Stored records:
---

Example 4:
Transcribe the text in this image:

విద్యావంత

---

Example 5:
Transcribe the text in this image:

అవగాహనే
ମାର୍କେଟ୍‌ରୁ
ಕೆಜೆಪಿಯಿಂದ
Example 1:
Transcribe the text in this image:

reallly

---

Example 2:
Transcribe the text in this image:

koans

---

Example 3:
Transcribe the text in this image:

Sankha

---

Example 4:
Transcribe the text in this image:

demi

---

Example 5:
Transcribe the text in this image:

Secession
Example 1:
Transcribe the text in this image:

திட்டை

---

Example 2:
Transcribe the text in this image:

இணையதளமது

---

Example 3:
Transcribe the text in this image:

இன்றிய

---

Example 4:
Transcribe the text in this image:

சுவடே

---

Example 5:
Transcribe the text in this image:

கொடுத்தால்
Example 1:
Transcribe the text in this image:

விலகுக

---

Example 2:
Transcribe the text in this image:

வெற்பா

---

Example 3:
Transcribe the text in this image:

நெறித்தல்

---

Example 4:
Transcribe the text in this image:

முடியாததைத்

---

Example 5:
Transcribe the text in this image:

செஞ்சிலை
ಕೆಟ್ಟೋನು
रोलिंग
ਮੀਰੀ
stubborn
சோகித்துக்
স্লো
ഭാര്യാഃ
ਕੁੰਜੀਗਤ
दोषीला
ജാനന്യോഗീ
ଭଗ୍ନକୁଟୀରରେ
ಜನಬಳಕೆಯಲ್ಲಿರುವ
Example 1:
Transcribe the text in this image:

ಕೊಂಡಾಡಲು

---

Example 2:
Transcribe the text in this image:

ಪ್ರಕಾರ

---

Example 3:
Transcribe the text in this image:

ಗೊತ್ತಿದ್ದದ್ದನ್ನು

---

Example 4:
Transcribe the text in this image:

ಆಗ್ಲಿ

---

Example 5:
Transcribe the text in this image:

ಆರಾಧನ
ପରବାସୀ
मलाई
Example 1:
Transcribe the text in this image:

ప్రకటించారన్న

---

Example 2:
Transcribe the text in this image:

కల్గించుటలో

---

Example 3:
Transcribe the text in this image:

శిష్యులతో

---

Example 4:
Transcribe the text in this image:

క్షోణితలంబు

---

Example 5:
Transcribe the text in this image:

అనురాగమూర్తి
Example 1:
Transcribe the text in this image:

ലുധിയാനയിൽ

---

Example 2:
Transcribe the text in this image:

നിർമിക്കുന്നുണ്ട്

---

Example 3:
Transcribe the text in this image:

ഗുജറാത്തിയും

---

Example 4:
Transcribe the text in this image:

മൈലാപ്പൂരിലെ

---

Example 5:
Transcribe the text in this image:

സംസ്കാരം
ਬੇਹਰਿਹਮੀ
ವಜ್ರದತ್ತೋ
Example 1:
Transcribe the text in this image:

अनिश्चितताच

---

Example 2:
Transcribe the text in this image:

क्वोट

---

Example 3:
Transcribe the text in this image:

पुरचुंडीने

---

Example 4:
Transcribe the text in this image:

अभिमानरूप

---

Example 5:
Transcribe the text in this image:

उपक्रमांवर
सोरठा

WHAT IS BEING ASKED -
Reproduce every line from the rows above, character for character.

ANSWER TO THIS TASK -
---

Example 4:
Transcribe the text in this image:

విద్యావంత

---

Example 5:
Transcribe the text in this image:

అవగాహనే
ମାର୍କେଟ୍‌ରୁ
ಕೆಜೆಪಿಯಿಂದ
Example 1:
Transcribe the text in this image:

reallly

---

Example 2:
Transcribe the text in this image:

koans

---

Example 3:
Transcribe the text in this image:

Sankha

---

Example 4:
Transcribe the text in this image:

demi

---

Example 5:
Transcribe the text in this image:

Secession
Example 1:
Transcribe the text in this image:

திட்டை

---

Example 2:
Transcribe the text in this image:

இணையதளமது

---

Example 3:
Transcribe the text in this image:

இன்றிய

---

Example 4:
Transcribe the text in this image:

சுவடே

---

Example 5:
Transcribe the text in this image:

கொடுத்தால்
Example 1:
Transcribe the text in this image:

விலகுக

---

Example 2:
Transcribe the text in this image:

வெற்பா

---

Example 3:
Transcribe the text in this image:

நெறித்தல்

---

Example 4:
Transcribe the text in this image:

முடியாததைத்

---

Example 5:
Transcribe the text in this image:

செஞ்சிலை
ಕೆಟ್ಟೋನು
रोलिंग
ਮੀਰੀ
stubborn
சோகித்துக்
স্লো
ഭാര്യാഃ
ਕੁੰਜੀਗਤ
दोषीला
ജാനന്യോഗീ
ଭଗ୍ନକୁଟୀରରେ
ಜನಬಳಕೆಯಲ್ಲಿರುವ
Example 1:
Transcribe the text in this image:

ಕೊಂಡಾಡಲು

---

Example 2:
Transcribe the text in this image:

ಪ್ರಕಾರ

---

Example 3:
Transcribe the text in this image:

ಗೊತ್ತಿದ್ದದ್ದನ್ನು

---

Example 4:
Transcribe the text in this image:

ಆಗ್ಲಿ

---

Example 5:
Transcribe the text in this image:

ಆರಾಧನ
ପରବାସୀ
मलाई
Example 1:
Transcribe the text in this image:

ప్రకటించారన్న

---

Example 2:
Transcribe the text in this image:

కల్గించుటలో

---

Example 3:
Transcribe the text in this image:

శిష్యులతో

---

Example 4:
Transcribe the text in this image:

క్షోణితలంబు

---

Example 5:
Transcribe the text in this image:

అనురాగమూర్తి
Example 1:
Transcribe the text in this image:

ലുധിയാനയിൽ

---

Example 2:
Transcribe the text in this image:

നിർമിക്കുന്നുണ്ട്

---

Example 3:
Transcribe the text in this image:

ഗുജറാത്തിയും

---

Example 4:
Transcribe the text in this image:

മൈലാപ്പൂരിലെ

---

Example 5:
Transcribe the text in this image:

സംസ്കാരം
ਬੇਹਰਿਹਮੀ
ವಜ್ರದತ್ತೋ
Example 1:
Transcribe the text in this image:

अनिश्चितताच

---

Example 2:
Transcribe the text in this image:

क्वोट

---

Example 3:
Transcribe the text in this image:

पुरचुंडीने

---

Example 4:
Transcribe the text in this image:

अभिमानरूप

---

Example 5:
Transcribe the text in this image:

उपक्रमांवर
सोरठा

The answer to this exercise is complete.